Found four infinite families and 15 discrete solutions for [3,3] RCFTs.

Identified coset-bilinear relations connecting solutions to known meromorphic CFTs.

Obtained nine solutions for [3,4] RCFTs, linking them to [2,2] solutions.

Abstract

In the Mathur-Mukhi-Sen (MMS) classification scheme for rational conformal field theories (RCFTs), a RCFT is identified by a pair of non-negative integers $\mathbf{[n, \ell]}$, with $\mathbf{n}$ being the number of characters and $\mathbf{\ell}$ the Wronskian index. The modular linear differential equation (MLDE) that the characters of a RCFT solve are labelled similarly. All RCFTs with a given $\mathbf{[n, \ell]}$ solve the modular linear differential equation (MLDE) labelled by the same $\mathbf{[n, \ell]}$. With the goal of classifying $\mathbf{[3,3]}$ and $\mathbf{[3,4]}$ CFTs, we set-up and solve those MLDEs, each of which is a three-parameter non-rigid MLDE, for character-like solutions.

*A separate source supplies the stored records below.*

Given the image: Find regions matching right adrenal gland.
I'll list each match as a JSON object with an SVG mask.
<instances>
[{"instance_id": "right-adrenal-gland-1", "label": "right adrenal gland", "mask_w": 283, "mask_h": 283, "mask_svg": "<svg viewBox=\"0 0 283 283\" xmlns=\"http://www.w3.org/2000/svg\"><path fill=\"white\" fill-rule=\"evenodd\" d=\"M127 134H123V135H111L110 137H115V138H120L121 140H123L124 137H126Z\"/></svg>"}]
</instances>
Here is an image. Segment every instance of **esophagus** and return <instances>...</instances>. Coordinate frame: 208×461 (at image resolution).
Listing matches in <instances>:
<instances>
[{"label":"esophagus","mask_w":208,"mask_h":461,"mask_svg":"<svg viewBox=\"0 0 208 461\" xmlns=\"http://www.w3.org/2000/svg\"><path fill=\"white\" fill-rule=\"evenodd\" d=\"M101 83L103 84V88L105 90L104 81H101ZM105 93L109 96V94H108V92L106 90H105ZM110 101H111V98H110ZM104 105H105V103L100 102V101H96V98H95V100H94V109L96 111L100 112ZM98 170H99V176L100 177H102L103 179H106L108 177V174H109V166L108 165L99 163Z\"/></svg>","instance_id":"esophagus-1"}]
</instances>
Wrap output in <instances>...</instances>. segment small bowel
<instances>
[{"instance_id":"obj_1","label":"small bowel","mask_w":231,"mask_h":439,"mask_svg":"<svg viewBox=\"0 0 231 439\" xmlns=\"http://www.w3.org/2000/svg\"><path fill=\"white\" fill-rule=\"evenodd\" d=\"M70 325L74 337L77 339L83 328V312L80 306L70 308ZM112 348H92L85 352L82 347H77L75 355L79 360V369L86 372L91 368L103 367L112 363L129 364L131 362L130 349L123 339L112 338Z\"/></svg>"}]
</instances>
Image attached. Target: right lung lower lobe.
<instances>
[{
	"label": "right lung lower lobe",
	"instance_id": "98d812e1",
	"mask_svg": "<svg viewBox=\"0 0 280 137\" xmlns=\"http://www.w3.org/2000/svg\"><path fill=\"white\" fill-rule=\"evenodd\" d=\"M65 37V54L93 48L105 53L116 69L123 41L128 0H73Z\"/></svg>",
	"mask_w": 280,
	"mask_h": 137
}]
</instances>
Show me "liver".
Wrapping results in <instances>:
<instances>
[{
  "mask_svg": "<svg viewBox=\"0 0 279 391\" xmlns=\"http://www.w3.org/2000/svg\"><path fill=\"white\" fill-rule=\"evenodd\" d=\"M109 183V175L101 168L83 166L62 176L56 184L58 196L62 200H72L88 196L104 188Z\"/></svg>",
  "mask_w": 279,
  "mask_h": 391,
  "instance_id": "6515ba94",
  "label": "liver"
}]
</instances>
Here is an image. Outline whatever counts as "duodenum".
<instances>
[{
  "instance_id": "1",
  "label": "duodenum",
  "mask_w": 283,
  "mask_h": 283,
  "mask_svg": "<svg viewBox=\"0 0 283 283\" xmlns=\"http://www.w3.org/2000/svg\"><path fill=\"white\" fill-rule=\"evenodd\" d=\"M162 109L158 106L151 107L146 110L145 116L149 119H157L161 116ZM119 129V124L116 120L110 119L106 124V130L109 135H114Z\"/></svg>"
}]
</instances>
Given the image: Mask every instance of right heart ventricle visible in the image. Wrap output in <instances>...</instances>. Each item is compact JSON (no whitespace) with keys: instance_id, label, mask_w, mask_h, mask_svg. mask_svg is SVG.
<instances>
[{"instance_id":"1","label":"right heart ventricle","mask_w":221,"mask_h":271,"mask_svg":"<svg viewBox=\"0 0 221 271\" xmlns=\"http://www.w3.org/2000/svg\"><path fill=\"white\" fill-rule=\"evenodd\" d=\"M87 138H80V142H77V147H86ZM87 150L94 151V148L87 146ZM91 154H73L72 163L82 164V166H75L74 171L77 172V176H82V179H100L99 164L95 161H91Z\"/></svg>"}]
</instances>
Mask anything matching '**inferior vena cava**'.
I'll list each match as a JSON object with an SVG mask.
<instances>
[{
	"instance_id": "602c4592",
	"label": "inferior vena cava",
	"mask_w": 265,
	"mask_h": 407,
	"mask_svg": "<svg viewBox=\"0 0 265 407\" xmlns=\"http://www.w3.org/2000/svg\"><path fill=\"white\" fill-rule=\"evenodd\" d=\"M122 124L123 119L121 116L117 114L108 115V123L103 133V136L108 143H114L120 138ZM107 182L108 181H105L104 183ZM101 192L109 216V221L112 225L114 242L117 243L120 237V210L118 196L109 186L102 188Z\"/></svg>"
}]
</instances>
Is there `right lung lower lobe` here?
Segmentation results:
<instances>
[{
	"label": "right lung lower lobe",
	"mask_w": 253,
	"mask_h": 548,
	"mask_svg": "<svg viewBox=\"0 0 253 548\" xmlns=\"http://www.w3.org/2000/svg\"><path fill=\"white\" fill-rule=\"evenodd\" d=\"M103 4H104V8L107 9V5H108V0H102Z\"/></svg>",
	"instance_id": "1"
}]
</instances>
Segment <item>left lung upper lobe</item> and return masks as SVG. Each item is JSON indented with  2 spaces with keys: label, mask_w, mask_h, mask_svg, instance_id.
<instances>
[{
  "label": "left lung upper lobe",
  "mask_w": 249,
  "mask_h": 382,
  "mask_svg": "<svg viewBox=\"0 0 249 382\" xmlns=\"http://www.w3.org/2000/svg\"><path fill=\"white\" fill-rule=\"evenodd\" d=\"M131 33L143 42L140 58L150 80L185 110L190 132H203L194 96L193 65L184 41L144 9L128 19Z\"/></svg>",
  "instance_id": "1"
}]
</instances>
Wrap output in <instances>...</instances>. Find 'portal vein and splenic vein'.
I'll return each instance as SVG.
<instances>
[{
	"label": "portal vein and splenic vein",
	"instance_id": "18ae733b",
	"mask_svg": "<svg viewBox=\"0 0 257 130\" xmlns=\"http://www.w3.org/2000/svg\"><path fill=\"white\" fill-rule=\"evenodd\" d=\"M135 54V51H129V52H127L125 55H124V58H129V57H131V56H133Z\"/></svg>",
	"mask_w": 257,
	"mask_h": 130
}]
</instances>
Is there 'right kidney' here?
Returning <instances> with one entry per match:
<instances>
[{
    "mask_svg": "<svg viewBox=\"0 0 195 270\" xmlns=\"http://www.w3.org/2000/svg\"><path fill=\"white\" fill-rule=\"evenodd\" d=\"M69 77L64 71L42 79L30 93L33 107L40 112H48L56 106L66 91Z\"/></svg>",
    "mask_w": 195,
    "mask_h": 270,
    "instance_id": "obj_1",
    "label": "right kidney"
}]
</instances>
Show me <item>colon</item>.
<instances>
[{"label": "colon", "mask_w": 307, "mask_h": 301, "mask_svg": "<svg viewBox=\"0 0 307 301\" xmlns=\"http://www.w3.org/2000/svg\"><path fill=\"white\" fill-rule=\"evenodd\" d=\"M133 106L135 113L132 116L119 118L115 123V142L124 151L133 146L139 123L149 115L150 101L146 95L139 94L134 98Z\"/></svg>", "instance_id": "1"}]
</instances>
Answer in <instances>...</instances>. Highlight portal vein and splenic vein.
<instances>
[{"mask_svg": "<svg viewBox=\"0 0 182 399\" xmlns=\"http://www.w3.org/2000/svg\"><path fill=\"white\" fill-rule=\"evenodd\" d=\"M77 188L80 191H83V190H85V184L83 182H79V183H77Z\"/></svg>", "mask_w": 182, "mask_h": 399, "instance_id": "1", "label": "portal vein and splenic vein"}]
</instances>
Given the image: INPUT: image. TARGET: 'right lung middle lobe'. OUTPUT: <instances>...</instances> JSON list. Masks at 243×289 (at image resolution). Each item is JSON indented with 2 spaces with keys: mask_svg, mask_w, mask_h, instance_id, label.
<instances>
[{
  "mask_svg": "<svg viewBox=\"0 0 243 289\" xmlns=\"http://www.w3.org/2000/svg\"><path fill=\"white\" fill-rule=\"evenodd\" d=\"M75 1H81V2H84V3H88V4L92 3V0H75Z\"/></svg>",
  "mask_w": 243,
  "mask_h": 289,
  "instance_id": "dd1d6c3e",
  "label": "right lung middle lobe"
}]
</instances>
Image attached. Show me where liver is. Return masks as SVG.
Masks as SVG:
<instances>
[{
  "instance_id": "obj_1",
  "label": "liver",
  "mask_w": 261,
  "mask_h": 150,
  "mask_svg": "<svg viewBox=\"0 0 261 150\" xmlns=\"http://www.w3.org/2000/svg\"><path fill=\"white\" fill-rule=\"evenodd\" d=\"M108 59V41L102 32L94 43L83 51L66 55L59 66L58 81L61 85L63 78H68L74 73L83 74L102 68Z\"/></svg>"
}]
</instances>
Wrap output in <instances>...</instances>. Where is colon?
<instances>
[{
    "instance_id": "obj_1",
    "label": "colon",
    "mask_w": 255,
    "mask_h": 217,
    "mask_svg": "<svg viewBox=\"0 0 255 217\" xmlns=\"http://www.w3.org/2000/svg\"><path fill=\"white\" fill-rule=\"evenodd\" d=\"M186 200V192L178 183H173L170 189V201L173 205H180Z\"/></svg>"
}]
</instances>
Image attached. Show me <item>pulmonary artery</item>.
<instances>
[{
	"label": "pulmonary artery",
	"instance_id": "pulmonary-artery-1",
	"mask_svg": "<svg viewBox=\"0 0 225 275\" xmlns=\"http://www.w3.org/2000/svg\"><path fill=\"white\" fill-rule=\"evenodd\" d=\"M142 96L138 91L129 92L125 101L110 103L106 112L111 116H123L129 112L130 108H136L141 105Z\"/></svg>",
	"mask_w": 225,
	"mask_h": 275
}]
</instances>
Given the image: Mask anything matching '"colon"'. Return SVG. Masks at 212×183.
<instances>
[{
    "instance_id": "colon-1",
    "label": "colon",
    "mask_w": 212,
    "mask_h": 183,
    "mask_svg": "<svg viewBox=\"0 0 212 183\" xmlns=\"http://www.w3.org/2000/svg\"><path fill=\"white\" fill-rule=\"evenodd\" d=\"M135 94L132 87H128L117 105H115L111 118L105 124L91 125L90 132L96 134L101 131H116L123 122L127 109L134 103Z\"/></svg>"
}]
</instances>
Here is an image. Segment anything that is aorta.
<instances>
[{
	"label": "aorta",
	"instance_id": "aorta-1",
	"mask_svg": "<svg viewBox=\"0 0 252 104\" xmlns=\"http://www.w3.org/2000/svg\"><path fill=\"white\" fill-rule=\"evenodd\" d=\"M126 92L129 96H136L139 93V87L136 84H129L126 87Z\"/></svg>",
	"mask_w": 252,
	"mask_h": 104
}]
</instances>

In the former case, we obtain four infinite families and a discrete set of $15$ solutions, all in the range $0 < c \leq 32$. Amongst these $\mathbf{[3,3]}$ character-like solutions, we find pairs of them that form coset-bilinear relations with meromorphic CFTs/characters of central charges $16, 24, 32, 40, 48, 56, 64$. There are six families of coset-bilinear relations where both the RCFTs of the pair are drawn from the infinite families of solutions. There are an additional $23$ coset-bilinear relations between character-like solutions of the discrete set. The coset-bilinear relations should help in identifying the $\mathbf{[3,3]}$ CFTs. In the $\mathbf{[3,4]}$ case, we obtain nine character-like solutions each of which is a $\mathbf{[2,2]}$ character-like solution adjoined with a constant character.